Colour me red with embarrassment. Thanks to the number 360.

Quite frankly, I was hesitant to run after the Chicken Littles who were clucking that the local curling sky was falling last winter just because entries into the world-famous Manitoba Curling Association annual bonspiel were slow to arrive. And when the first rock was thrown, the spiel was only two teams short of a perfect draw (512), which left us scratching our heads over what that panic was all about.

But now, I'm the one left with egg all over my face.

When it was reported elsewhere just before New Year's that entries into this year's MCA spiel were just trickling in, I just shrugged it off. After all, it wasn't even New Year's yet and curlers are not that quick to pony up entry fees, especially so soon after Christmas. Besides, the MCA had extended the entry deadline the past few years anyway. And there was the fact that the MCA did manage to lure 510 teams a year ago. Then, we were told that entries were starting to flood into the MCA office in early January and a rough estimate of 350-400 entries were received, with many more expected.

SHORT OF THE PERFECT DRAW

But, at the end of this week, I was appalled to discover that the actual number of entries received turned out to be just 360. Yes, 360! And that is 150-plus short of the perfect draw for an event that has been called the benchmark of local curling. Or, assuming that they would all be five-man teams, 750-plus curlers. And at $55 each, that is a lot of revenue lost.

And yes, you can count me in as one of those Chicken Littles who are clucking that the local curling sky is falling now. A beet red one.

And this bit of gloom comes right on the heels of an MCA survey conducted to ask the curlers who compete in the annual bonspiel what can be done to improve it.

"I don't remember it (entries) ever being this bad," said Mitch Tarapasky, a member of the MCA's management council who oversaw that survey. "I was surprised by that. We were looking for improvements and we thought that we had made some. And most (survey respondents) said they'd still curl in the bonspiel no matter what we do."

The most significant change to the spiel came when the MCA decided to ditch the Safeway Select spot awarded to the winner of the minor-event winners playoff.

"I haven't heard anyone saying they're not going in it because of that," Tarapasky said. "I wish I knew why, then I'd do something about it. But I don't think there's any reason in particular.

"A number of people I've talked to said they're going away to Mexico or wherever after the kind of (lousy) summer we had. Maybe it's as simple as people have gotten cabin fever and they're looking for some sand instead of some ice."
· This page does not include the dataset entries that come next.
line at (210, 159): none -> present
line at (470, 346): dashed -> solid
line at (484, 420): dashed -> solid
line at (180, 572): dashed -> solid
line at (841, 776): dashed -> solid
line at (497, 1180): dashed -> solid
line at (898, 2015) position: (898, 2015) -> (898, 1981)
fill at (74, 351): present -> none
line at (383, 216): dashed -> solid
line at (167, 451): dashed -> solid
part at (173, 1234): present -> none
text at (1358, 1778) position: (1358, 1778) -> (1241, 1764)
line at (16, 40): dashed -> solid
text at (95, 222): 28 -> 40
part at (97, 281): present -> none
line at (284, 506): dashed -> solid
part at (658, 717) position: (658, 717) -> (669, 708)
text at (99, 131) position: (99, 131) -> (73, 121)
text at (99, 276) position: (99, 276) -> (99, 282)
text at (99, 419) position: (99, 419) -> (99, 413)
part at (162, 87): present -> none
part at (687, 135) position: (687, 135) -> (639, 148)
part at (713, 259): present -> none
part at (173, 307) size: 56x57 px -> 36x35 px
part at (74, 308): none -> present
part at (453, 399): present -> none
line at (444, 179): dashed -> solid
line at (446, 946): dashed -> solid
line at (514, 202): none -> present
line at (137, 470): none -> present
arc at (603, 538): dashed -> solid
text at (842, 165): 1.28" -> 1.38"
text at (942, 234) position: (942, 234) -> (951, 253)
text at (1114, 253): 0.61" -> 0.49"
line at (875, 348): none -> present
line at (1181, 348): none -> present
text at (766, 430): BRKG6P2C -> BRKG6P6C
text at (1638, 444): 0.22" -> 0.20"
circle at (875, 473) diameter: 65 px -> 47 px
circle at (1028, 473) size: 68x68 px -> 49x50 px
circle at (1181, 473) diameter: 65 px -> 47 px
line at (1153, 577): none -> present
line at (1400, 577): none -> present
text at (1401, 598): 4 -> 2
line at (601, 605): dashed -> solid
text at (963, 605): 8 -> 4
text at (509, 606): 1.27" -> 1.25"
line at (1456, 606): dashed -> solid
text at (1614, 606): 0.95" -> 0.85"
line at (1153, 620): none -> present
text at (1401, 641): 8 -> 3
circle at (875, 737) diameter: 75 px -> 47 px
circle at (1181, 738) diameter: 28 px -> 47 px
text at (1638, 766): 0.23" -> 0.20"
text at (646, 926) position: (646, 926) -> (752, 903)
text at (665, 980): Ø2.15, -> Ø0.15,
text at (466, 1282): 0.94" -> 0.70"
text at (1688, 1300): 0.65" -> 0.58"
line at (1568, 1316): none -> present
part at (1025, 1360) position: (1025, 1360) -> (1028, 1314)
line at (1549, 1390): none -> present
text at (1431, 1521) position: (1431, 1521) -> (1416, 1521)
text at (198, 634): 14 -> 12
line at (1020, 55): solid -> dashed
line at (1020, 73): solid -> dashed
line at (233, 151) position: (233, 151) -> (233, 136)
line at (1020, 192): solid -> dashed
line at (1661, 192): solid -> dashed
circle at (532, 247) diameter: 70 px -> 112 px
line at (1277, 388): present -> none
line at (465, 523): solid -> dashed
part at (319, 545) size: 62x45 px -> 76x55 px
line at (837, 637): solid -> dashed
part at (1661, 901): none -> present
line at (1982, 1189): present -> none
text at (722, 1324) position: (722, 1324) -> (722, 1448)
Or maybe it's as simple as the natural progression of poor numbers in the annual Junior Christmas Bonspiel for the past decade or so, numbers that eroded after the MCA reduced the number of junior men's provincial berths available to two.

It should also be pointed out that the MCA lost an entire curling club (CFB) through no fault of its own and not all of those members migrated to other clubs. But with 50,000-60,000 registered curlers in Manitoba -- excluding those in rental leagues -- there are still plenty to fill the big bonspiel.

Tarapasky expects this subject to come up at tomorrow's management meeting.

"We should probably call the 50-60 teams not in it this year and ask them why they didn't enter," he said.

Make that the 150-plus squads not in it, which are also waiting for that curling sky to fall.